Improvements: Since joining the surgery center in early 2015, I was convinced we needed to find a way to implement a leadership structure for the PACU staff, but until this project I hadn’t found a way to do so. Once Angela formalized the Phase I and Phase II staffing and implemented the OR Hold process, we saw the opportunity to implement a PACU Charge nurse model. Staff no longer felt like they were drowning, so they were better able to articulate what a PACU Charge nurse would look like for the surgery center. One of their most pressing concerns was the ability to access an advocate for staff on busy days, with patient or parent or surgeon issues, or simply as their primary go-to when issues needed to be escalated. Angela once again stepped up to outline the primary functions of a Charge nurse role, and she was also our first prototype.

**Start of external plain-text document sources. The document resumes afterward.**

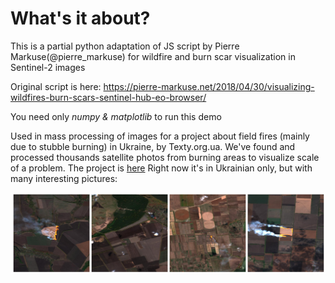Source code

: # What's it about?
This is a partial python adaptation of JS script by Pierre Markuse(@pierre_markuse) for wildfire and burn scar visualization in Sentinel-2 images

Original script is here: https://pierre-markuse.net/2018/04/30/visualizing-wildfires-burn-scars-sentinel-hub-eo-browser/

You need only *numpy & matplotlib* to run this demo


Used in mass processing of images for a project about field fires (mainly due to stubble burning) in Ukraine, by Texty.org.ua. We've found and processed thousands satellite photos from burning areas to visualize scale of a problem. 
The project is [here](https://texty.org.ua/projects/104757/v-ukrayini-shoroku-blyzko-30-tysyach-pozhezh-yak-vony-vyhlyadayut-iz-kosmosu/)
Right now it's in Ukrainian only, but with many interesting pictures:

[![Example images of burning fields](results_row.png)](https://texty.org.ua/projects/104757/v-ukrayini-shoroku-blyzko-30-tysyach-pozhezh-yak-vony-vyhlyadayut-iz-kosmosu/)
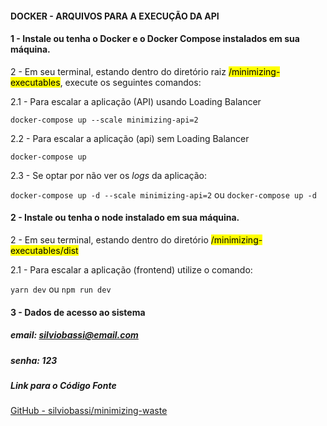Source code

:#### DOCKER - ARQUIVOS PARA A EXECUÇÃO DA API


#### 1 -  Instale ou tenha o Docker e o Docker Compose instalados em sua máquina.


2 - Em seu terminal, estando dentro do diretório raiz <mark>/minimizing-executables</mark>, execute os seguintes comandos:

2.1 - Para escalar a aplicação (API) usando Loading Balancer

`docker-compose up --scale minimizing-api=2`

2.2 - Para escalar a aplicação (api) sem Loading Balancer

`docker-compose up`

2.3 - Se optar por não ver os *logs* da aplicação:

`docker-compose up -d --scale minimizing-api=2` ou `docker-compose up -d`

#### 2 -  Instale ou tenha o node instalado em sua máquina.

2 - Em seu terminal, estando dentro do diretório <mark>/minimizing-executables/dist</mark>

2.1 - Para escalar a aplicação (frontend) utilize o comando:

`yarn dev` ou `npm run dev`

#### 3 - Dados de acesso ao sistema

##### **email: silviobassi@email.com**
##### **senha: 123**

##### Link para o Código Fonte

[GitHub - silviobassi/minimizing-waste](https://github.com/silviobassi/minimizing-waste)
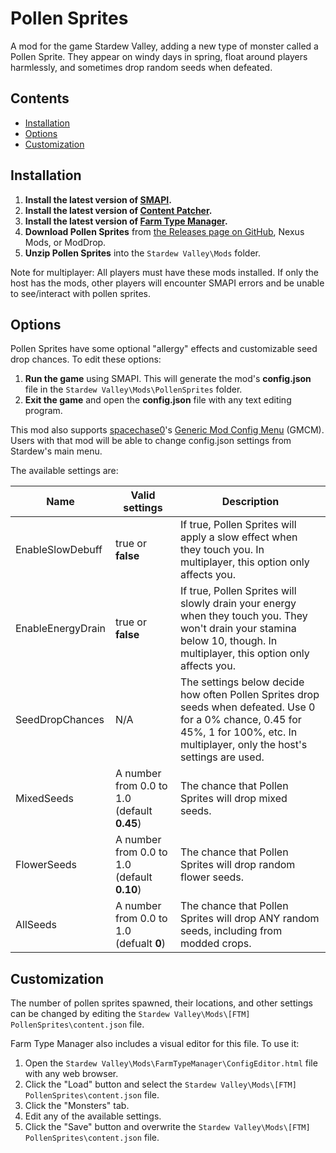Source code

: # Pollen Sprites
A mod for the game Stardew Valley, adding a new type of monster called a Pollen Sprite. They appear on windy days in spring, float around players harmlessly, and sometimes drop random seeds when defeated.

## Contents
* [Installation](#installation)
* [Options](#options)
* [Customization](#customization)

## Installation
1. **Install the latest version of [SMAPI](https://smapi.io/).**
2. **Install the latest version of [Content Patcher](https://www.nexusmods.com/stardewvalley/mods/1915).**
2. **Install the latest version of [Farm Type Manager](https://www.nexusmods.com/stardewvalley/mods/3231).**
3. **Download Pollen Sprites** from [the Releases page on GitHub](https://github.com/Esca-MMC/PollenSprites/releases), Nexus Mods, or ModDrop.
4. **Unzip Pollen Sprites** into the `Stardew Valley\Mods` folder.

Note for multiplayer: All players must have these mods installed. If only the host has the mods, other players will encounter SMAPI errors and be unable to see/interact with pollen sprites.

## Options

Pollen Sprites have some optional "allergy" effects and customizable seed drop chances. To edit these options:

1. **Run the game** using SMAPI. This will generate the mod's **config.json** file in the `Stardew Valley\Mods\PollenSprites` folder.
2. **Exit the game** and open the **config.json** file with any text editing program.

This mod also supports [spacechase0](https://github.com/spacechase0)'s [Generic Mod Config Menu](https://spacechase0.com/mods/stardew-valley/generic-mod-config-menu/) (GMCM). Users with that mod will be able to change config.json settings from Stardew's main menu.

The available settings are:

Name | Valid settings | Description
-----|----------------|------------
EnableSlowDebuff | true or **false** | If true, Pollen Sprites will apply a slow effect when they touch you. In multiplayer, this option only affects you.
EnableEnergyDrain | true or **false** | If true, Pollen Sprites will slowly drain your energy when they touch you. They won't drain your stamina below 10, though. In multiplayer, this option only affects you.
SeedDropChances | N/A | The settings below decide how often Pollen Sprites drop seeds when defeated. Use 0 for a 0% chance, 0.45 for 45%, 1 for 100%, etc. In multiplayer, only the host's settings are used.
MixedSeeds | A number from 0.0 to 1.0 (default **0.45**) | The chance that Pollen Sprites will drop mixed seeds.
FlowerSeeds | A number from 0.0 to 1.0 (default **0.10**) | The chance that Pollen Sprites will drop random flower seeds.
AllSeeds | A number from 0.0 to 1.0 (defualt **0**) | The chance that Pollen Sprites will drop ANY random seeds, including from modded crops.

## Customization

The number of pollen sprites spawned, their locations, and other settings can be changed by editing the `Stardew Valley\Mods\[FTM] PollenSprites\content.json` file.

Farm Type Manager also includes a visual editor for this file. To use it:

1. Open the `Stardew Valley\Mods\FarmTypeManager\ConfigEditor.html` file with any web browser.
2. Click the "Load" button and select the `Stardew Valley\Mods\[FTM] PollenSprites\content.json` file.
3. Click the "Monsters" tab.
4. Edit any of the available settings.
5. Click the "Save" button and overwrite the `Stardew Valley\Mods\[FTM] PollenSprites\content.json` file.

Opportunity #4: Staff wanted their team focus to extend to our OR staff and the physicians.

Improvements: Once the Charge nurse role was established in the PACU, the staff not only had a formalized advocate for the patient, family, and physician issues, but also a lead “ambassador” to the OR staff. Angela began attending the daily OR morning huddles to better disseminate issues to her staff and to share the developments that were happening in the PACU with OR staff. Rounding throughout the facility became an important role expectation for both the OR and PACU Charge nurses. This increased interaction helped to break down some long-established barriers in the facility’s “us” vs “them” mentality. One of the important take-aways for us from this project was the importance of understanding the roles that everyone plays in a surgery center and how they contribute to patient flow and our patients’ experiences of the facility.

Angela and I focused on making one change at a time, evaluated its effect on the overall process, and solicited staff feedback. Then we either adjusted the plan or built on it. Our goals were to keep moving forward, build momentum, and achieve staff buy-in that the processes were making a real improvement.

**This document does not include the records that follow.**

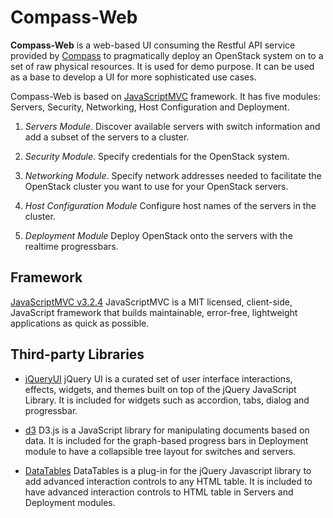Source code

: Compass-Web
===========

**Compass-Web** is a web-based UI consuming the Restful API service provided by [Compass](https://github.com/huawei-cloud/compass) to pragmatically deploy an OpenStack system on to a set of raw physical resources. It is used for demo purpose. It can be used as a base to develop a UI for more sophisticated use cases.

Compass-Web is based on [JavaScriptMVC](http://v32.javascriptmvc.com/) framework. It has five modules: Servers, Security, Networking, Host Configuration and Deployment.

 1. *Servers Module*.    Discover available servers with switch information and add a subset of the servers to a cluster.

 2. *Security Module*. Specify credentials for the OpenStack system.

 3. *Networking Module*. Specify network addresses needed to facilitate the OpenStack cluster you want to use for your OpenStack servers.

 4. *Host Configuration Module* Configure host names of the servers in the cluster.

 5. *Deployment Module* Deploy OpenStack onto the servers with the realtime progressbars.


Framework
---------
[JavaScriptMVC v3.2.4](http://v32.javascriptmvc.com/)
JavaScriptMVC is a MIT licensed, client-side, JavaScript framework that builds maintainable, error-free, lightweight applications as quick as possible.

Third-party Libraries
---------------------
 * [jQueryUI](http://jqueryui.com/)
  jQuery UI is a curated set of user interface interactions, effects, widgets, and themes built on top of the jQuery JavaScript Library. It is included for widgets such as accordion, tabs, dialog and progressbar.

 * [d3](http://d3js.org/)
  D3.js is a JavaScript library for manipulating documents based on data. It is included for the graph-based progress bars in Deployment module to have a collapsible tree layout for switches and servers.

 * [DataTables](http://www.datatables.net/)
  DataTables is a plug-in for the jQuery Javascript library to add advanced interaction controls to any HTML table. It is included to have advanced interaction controls to HTML table in Servers and Deployment modules.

Once staff began to see positive results, Angela and I started seeing glimmers of hope that these changes would stick. Once staff felt supported by unit leadership in making these changes part of the PACU culture, we began receiving wonderful words of encouragement.

Once we had established this model, we continued to reexamine ways to improve and refine our processes. The most important step is repetition: Processes that work must be repeated until they become part of our culture. No matter how many nurses call off, go on leave, etc., we must keep reinforcing our new processes. To that end, we maintain open communication with the staff through regular huddles, emails, and formal meetings.

Our evaluation of the processes is ongoing. In addition to unsolicited staff feedback, we’ve seen increased engagement scores on recent hospital-wide surveys. All staff, including OR nurses, report feeling better able to provide safe, quality patient care because of these improvements. Surgeons have been supportive; they have commented on having a “smoother” run of cases with less interruption in their days. Our anesthesia teams have been supportive. One of our initial goals was to better serve the needs of all our customers, and that seems to have been accomplished.

Observation of what was really going on in the PACU and what staff were doing to make the day work was invaluable. Our staff have high standards of care and high standards for themselves. They will push themselves farther than even they realize to get the job done. My biggest take-away from this project would be to talk directly to your staff as an initial step of problem-solving, because numbers and metrics don’t always tell the whole story of what it is like for them at the bedside.

We don’t want to lose focus on what’s best and safest for the patients—that’s obviously our North Star in healthcare. It is, however, incumbent upon managers to recognize when processes aren’t working or that staff are burning out, and to turn that acknowledgment into action. The staff are your customers, too, and they can just as easily vote with their feet.